**What is required**
Say how many lines in the following entries include "that", and add nothing else.

**Provided records**
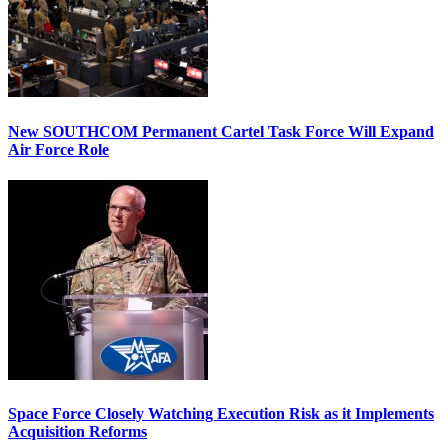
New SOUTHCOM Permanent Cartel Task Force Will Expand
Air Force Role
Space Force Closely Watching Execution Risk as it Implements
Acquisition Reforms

--

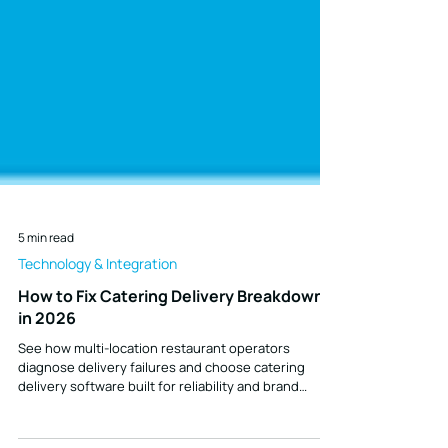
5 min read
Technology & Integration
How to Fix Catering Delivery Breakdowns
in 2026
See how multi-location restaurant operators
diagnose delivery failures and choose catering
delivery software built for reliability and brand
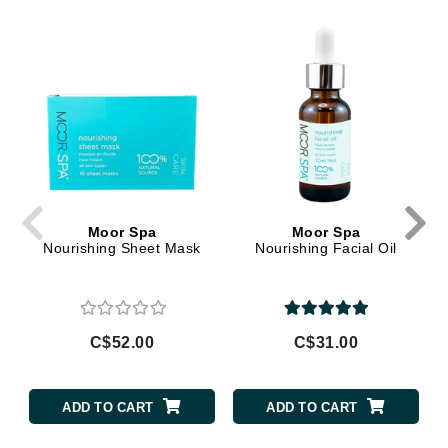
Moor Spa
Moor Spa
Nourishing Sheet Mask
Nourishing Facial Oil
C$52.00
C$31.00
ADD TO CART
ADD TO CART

* * *

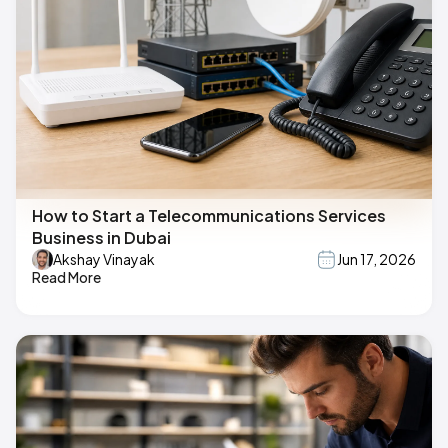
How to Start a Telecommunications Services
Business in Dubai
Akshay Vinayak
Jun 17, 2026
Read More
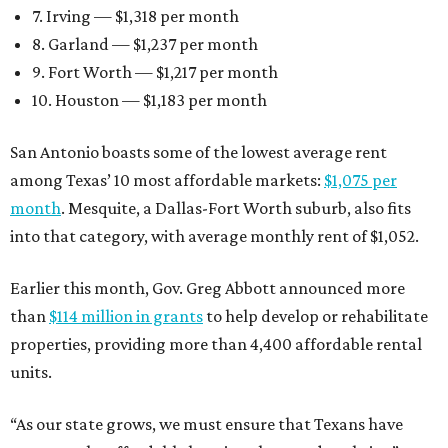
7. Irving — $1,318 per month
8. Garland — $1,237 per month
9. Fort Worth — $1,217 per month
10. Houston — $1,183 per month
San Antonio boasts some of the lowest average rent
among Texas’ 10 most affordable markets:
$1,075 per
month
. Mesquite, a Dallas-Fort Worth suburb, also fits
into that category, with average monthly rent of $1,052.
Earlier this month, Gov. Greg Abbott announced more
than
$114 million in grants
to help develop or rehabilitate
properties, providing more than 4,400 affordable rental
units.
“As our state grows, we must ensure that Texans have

**Output for this task**
2